***** RAW DATA *****

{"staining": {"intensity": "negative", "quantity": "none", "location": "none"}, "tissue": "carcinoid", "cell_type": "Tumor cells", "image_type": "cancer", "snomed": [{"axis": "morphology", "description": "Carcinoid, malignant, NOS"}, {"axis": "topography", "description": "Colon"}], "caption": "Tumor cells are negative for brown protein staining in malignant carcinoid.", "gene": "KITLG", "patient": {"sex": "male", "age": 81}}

*****
***** RAW DATA *****

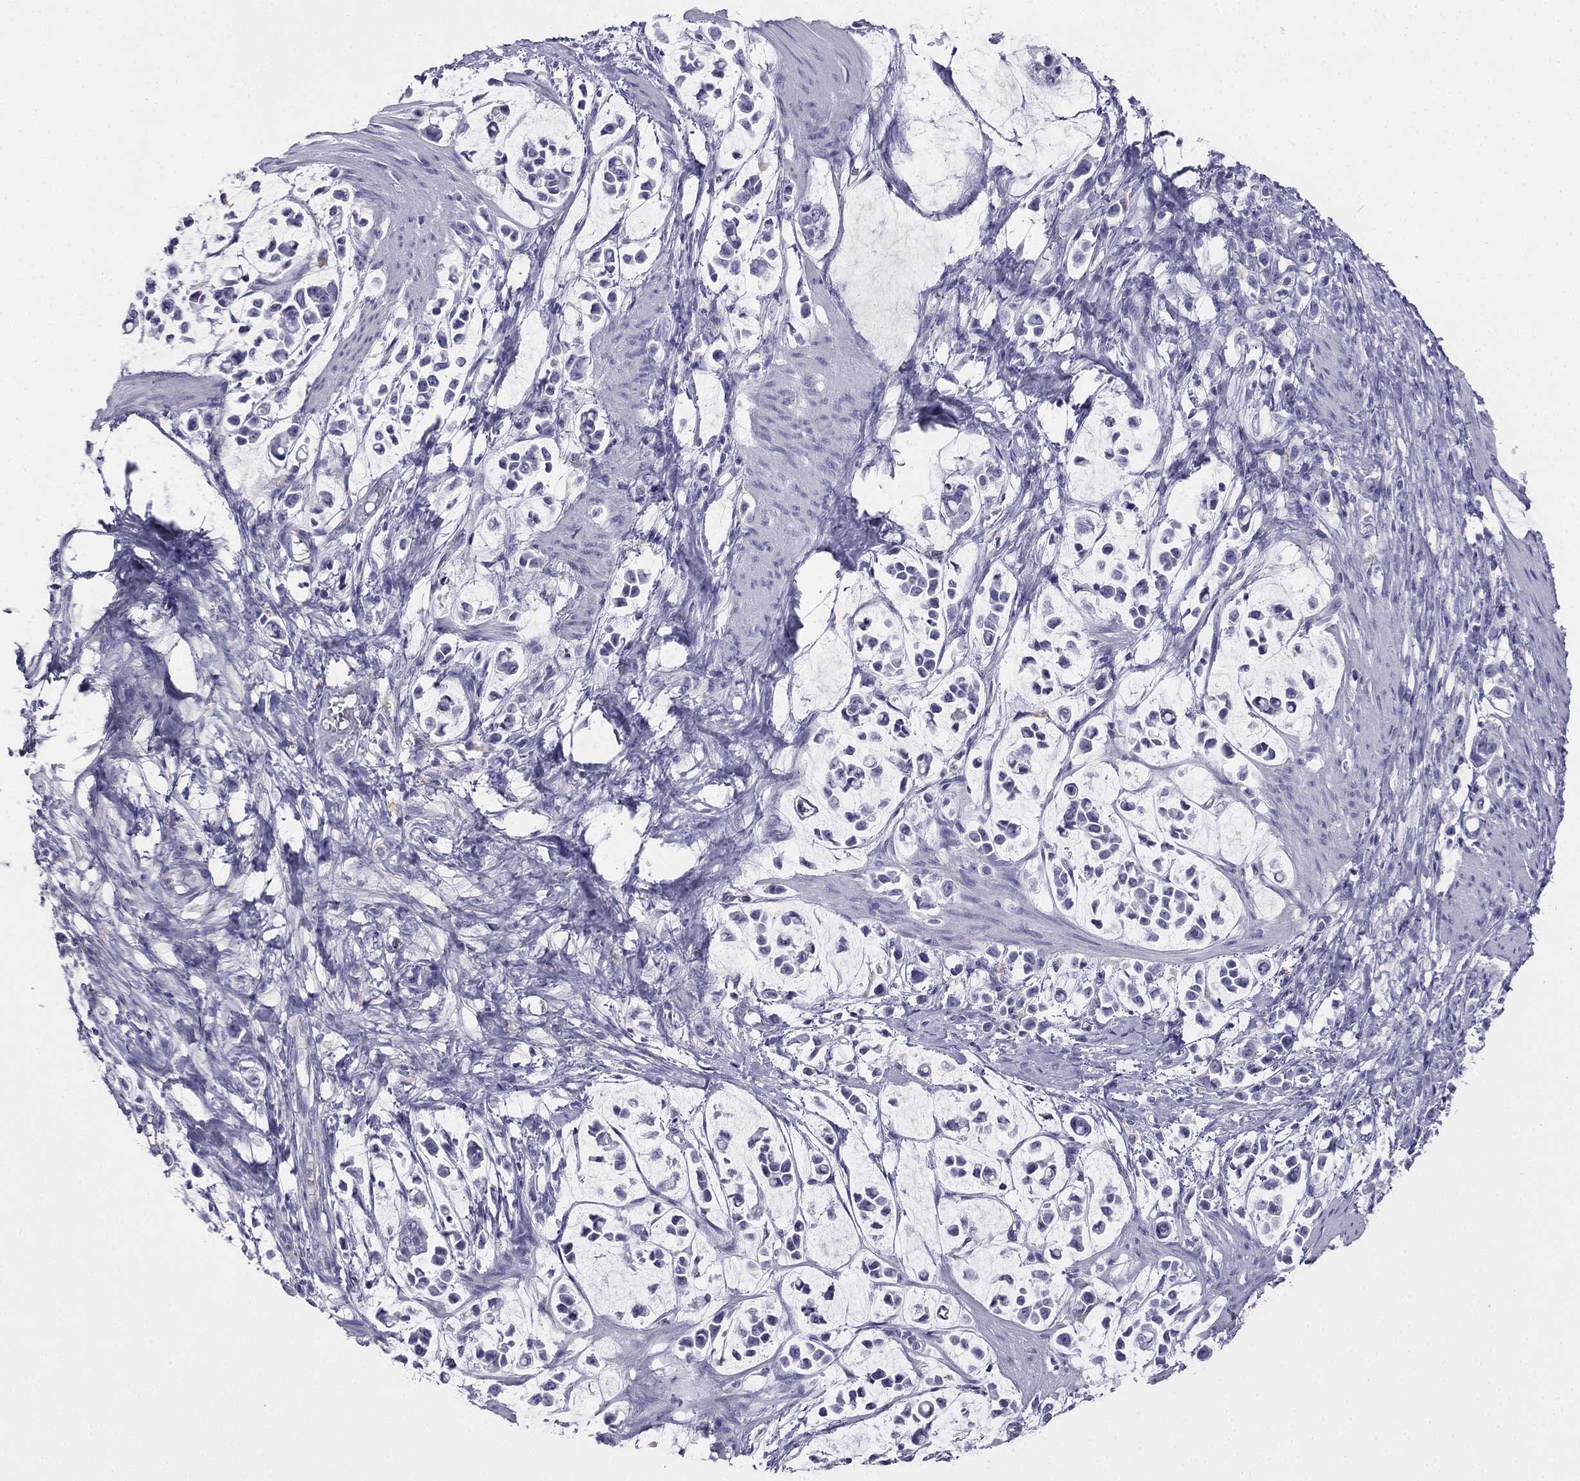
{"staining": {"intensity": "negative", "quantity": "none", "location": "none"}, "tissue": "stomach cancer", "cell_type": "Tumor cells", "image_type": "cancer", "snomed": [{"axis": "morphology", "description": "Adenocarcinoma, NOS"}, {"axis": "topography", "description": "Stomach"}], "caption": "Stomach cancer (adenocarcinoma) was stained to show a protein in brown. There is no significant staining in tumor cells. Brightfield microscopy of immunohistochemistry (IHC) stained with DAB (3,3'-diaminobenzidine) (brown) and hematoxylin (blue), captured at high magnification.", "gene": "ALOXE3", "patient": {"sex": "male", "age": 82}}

*****
***** RAW DATA *****

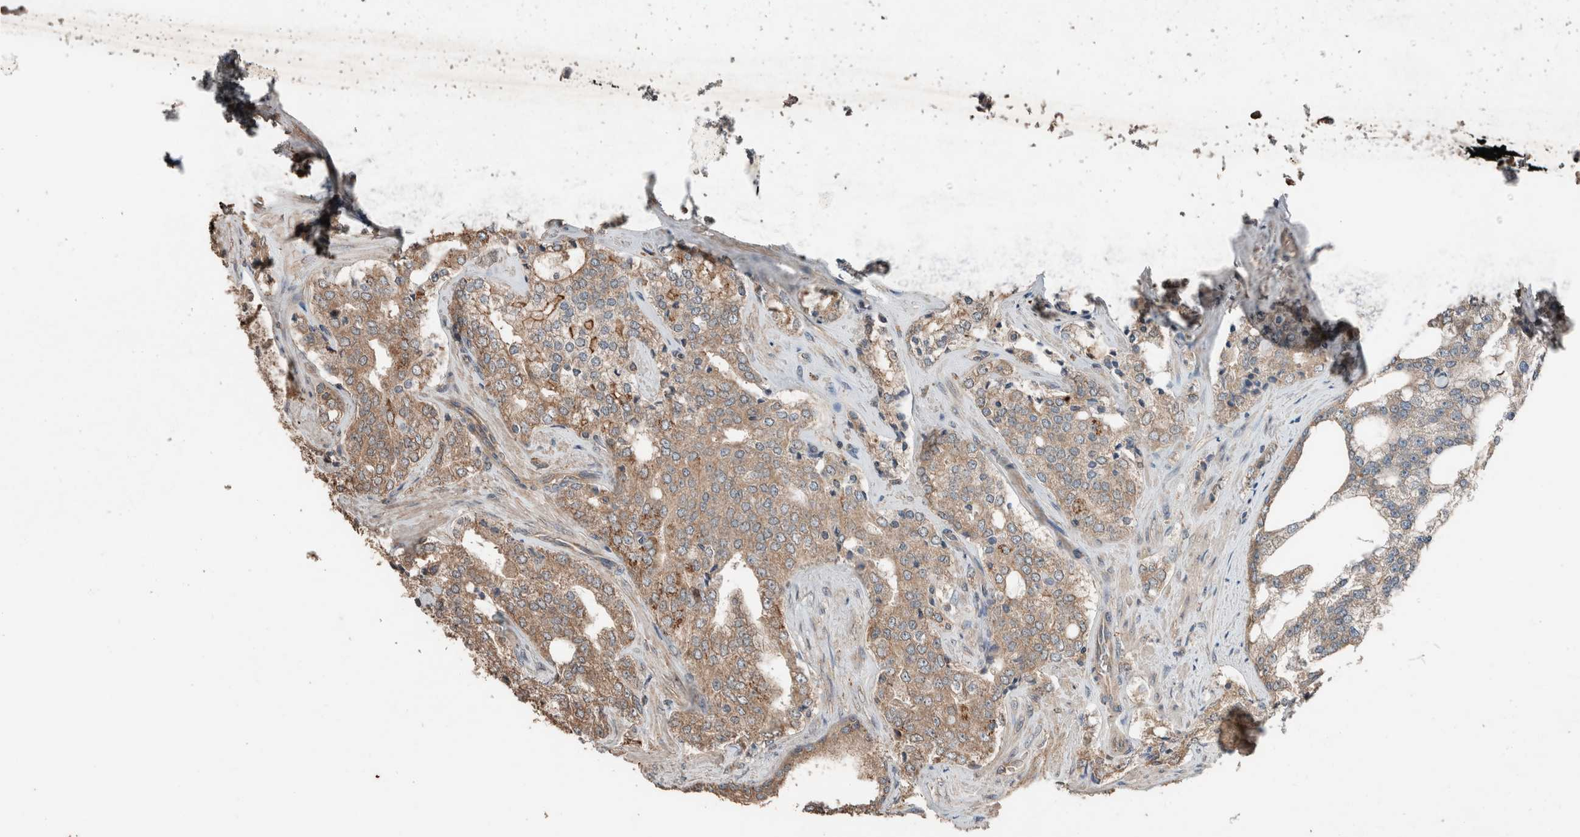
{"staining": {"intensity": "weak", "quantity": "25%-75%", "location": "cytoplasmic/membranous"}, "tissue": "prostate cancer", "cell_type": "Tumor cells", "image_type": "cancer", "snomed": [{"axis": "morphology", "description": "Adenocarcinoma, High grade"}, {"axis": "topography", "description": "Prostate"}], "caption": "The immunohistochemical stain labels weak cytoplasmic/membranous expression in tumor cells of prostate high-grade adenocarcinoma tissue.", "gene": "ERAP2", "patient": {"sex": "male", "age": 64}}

*****

→ AIM OF THE TASK
Copy each line of the records that contains the word "none".

→ ANSWER SPACE
{"staining": {"intensity": "negative", "quantity": "none", "location": "none"}, "tissue": "carcinoid", "cell_type": "Tumor cells", "image_type": "cancer", "snomed": [{"axis": "morphology", "description": "Carcinoid, malignant, NOS"}, {"axis": "topography", "description": "Colon"}], "caption": "Tumor cells are negative for brown protein staining in malignant carcinoid.", "gene": "KITLG", "patient": {"sex": "male", "age": 81}}
{"staining": {"intensity": "negative", "quantity": "none", "location": "none"}, "tissue": "stomach cancer", "cell_type": "Tumor cells", "image_type": "cancer", "snomed": [{"axis": "morphology", "description": "Adenocarcinoma, NOS"}, {"axis": "topography", "description": "Stomach"}], "caption": "Stomach cancer (adenocarcinoma) was stained to show a protein in brown. There is no significant staining in tumor cells. Brightfield microscopy of immunohistochemistry (IHC) stained with DAB (3,3'-diaminobenzidine) (brown) and hematoxylin (blue), captured at high magnification.", "gene": "ALOXE3", "patient": {"sex": "male", "age": 82}}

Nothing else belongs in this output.